Akhir Pekan Jadi Puncak Libur Sekolah, Kebun Raya Tetap Magnet Utama Wisatawan Bogor

Bogor, Denting.id – Momen akhir pekan kemarin (11-12 Juli 2026) menjadi puncak pergerakan wisatawan pada masa libur sekolah tahun ini di kawasan Kota Bogor.

Menjelang dimulainya kembali tahun ajaran baru, arus kunjungan keluarga terpantau memadati sejumlah pusat rekreasi, dengan Kebun Raya Bogor masih kokoh menjadi destinasi favorit di pusat kota.

​Ketua Perhimpunan Hotel dan Restoran Indonesia (PHRI) Kota Bogor, Yuno Abeta Lahay, menyoroti adanya pola pergerakan wisatawan yang unik dan sudah menjadi kebiasaan lama saat berlibur ke kawasan Bogor.

​”Kalau untuk wisatanya, Kebun Raya Bogor sudah pasti menjadi tujuan utama di kota. Namun, tren yang sering terjadi adalah wisatawan memilih menginapnya di area kota, tetapi aktivitas wisatanya main ke wilayah Kabupaten Bogor. Sentra kulinernya ada di kota, sedangkan destinasi alamnya banyak tersebar di kabupaten,” papar Yuno.

​Tingginya antusiasme masyarakat untuk berlibur ini berdampak positif pada bisnis perhotelan, meski belum sepenuhnya maksimal. Yuno mengungkapkan bahwa tingkat keterisian kamar (okupansi) hotel di Kota Bogor selama libur sekolah ini rata-rata berada di angka 57 persen.

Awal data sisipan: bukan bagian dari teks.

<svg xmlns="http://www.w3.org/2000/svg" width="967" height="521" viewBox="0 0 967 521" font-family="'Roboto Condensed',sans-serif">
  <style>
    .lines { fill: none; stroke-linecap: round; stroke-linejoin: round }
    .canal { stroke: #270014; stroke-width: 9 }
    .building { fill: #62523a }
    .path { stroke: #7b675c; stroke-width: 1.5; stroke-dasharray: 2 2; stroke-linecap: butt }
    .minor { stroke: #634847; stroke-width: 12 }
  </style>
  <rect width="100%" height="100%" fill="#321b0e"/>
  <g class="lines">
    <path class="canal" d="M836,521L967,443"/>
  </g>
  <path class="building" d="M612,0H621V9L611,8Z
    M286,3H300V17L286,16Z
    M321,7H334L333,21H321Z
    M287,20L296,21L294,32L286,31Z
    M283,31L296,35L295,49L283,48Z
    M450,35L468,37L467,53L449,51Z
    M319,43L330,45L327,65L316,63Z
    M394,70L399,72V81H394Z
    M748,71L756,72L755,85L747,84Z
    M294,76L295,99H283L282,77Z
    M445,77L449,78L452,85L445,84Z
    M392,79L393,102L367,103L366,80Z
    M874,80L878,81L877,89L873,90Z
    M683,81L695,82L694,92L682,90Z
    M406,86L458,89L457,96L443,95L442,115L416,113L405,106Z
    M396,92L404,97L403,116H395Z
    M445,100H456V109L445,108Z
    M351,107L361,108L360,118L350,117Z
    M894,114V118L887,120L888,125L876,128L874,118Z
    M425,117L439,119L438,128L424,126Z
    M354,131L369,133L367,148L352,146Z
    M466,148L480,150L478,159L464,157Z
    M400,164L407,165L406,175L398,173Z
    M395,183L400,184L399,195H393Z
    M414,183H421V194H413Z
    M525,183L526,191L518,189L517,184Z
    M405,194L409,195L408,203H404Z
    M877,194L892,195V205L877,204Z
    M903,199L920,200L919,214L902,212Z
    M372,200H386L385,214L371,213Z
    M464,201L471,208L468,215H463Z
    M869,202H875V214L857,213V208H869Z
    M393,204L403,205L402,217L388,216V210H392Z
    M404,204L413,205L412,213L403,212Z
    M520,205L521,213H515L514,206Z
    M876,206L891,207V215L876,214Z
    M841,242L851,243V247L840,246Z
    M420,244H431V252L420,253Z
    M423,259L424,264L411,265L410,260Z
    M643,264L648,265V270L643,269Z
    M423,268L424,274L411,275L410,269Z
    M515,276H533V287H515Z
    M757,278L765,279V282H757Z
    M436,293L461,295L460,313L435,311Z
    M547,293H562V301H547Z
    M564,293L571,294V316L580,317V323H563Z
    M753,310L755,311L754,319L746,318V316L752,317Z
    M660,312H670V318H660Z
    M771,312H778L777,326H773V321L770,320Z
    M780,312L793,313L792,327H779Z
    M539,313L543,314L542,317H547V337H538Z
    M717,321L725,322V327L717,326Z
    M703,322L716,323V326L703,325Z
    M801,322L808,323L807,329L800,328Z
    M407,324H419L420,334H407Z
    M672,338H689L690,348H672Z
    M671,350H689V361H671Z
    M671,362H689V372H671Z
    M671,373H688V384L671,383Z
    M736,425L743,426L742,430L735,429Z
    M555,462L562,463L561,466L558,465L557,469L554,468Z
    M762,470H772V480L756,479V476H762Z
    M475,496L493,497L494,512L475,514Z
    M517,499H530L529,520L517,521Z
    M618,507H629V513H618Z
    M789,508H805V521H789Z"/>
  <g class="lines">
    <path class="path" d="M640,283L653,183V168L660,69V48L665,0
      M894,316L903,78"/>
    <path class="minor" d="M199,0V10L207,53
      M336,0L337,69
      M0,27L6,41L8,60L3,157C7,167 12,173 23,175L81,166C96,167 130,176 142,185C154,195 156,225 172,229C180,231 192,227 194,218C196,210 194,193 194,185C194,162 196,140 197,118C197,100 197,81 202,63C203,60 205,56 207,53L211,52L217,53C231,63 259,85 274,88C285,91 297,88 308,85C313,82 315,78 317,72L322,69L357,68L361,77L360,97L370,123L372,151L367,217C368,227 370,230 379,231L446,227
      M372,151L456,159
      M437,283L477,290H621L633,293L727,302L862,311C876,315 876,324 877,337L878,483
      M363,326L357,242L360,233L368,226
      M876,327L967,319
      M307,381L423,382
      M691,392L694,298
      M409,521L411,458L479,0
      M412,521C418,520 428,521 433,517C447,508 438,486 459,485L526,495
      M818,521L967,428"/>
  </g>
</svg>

​”Ada peningkatan kurang lebih sekitar 25 persen sampai 27 persen dari okupansi biasa. Jadi, jika satu hotel memiliki 100 kamar, berarti separuh lebih kamarnya terisi,” jelasnya.

​Kendati demikian, Yuno mengakui bahwa capaian tersebut masih lebih rendah jika dibandingkan dengan rekor periode libur sekolah dua atau tiga tahun silam. Ia menilai pelemahan daya beli masyarakat menjadi salah satu faktor utama yang menahan laju pertumbuhan okupansi tahun ini. Tantangan lainnya adalah persaingan dengan penginapan non-hotel berbasis aplikasi daring.

​Untuk menyiasati kondisi tersebut sekaligus menarik minat masyarakat, 68 hotel yang tergabung dalam PHRI Kota Bogor mengambil langkah taktis. Salah satunya adalah dengan menahan lonjakan harga kamar agar tetap terjangkau.

​”Kami sangat memperhatikan masalah harga. Jangan sampai harga yang ditawarkan justru memberatkan konsumen, sehingga membuat daya beli mereka yang sudah rendah menjadi semakin susah. Selain itu, kami juga bekerja sama dengan pelaku usaha restoran maupun pengelola destinasi wisata untuk membuat paket-paket wisata terpadu,” terang Yuno.

​Guna menjaga kenyamanan dan citra pariwisata Bogor di mata wisatawan, PHRI juga mendorong Pemerintah Kota Bogor untuk terus mengoptimalkan pelayanan publik di sektor pariwisata.

​”Yang pasti adalah dukungan dari pemerintah daerah. Dukungan tersebut bisa berupa menjaga kelancaran lalu lintas, ketertiban, serta kenyamanan bagi para tamu yang berkunjung. Menurut saya, hal-hal itulah yang perlu dioptimalkan,” pungkasnya.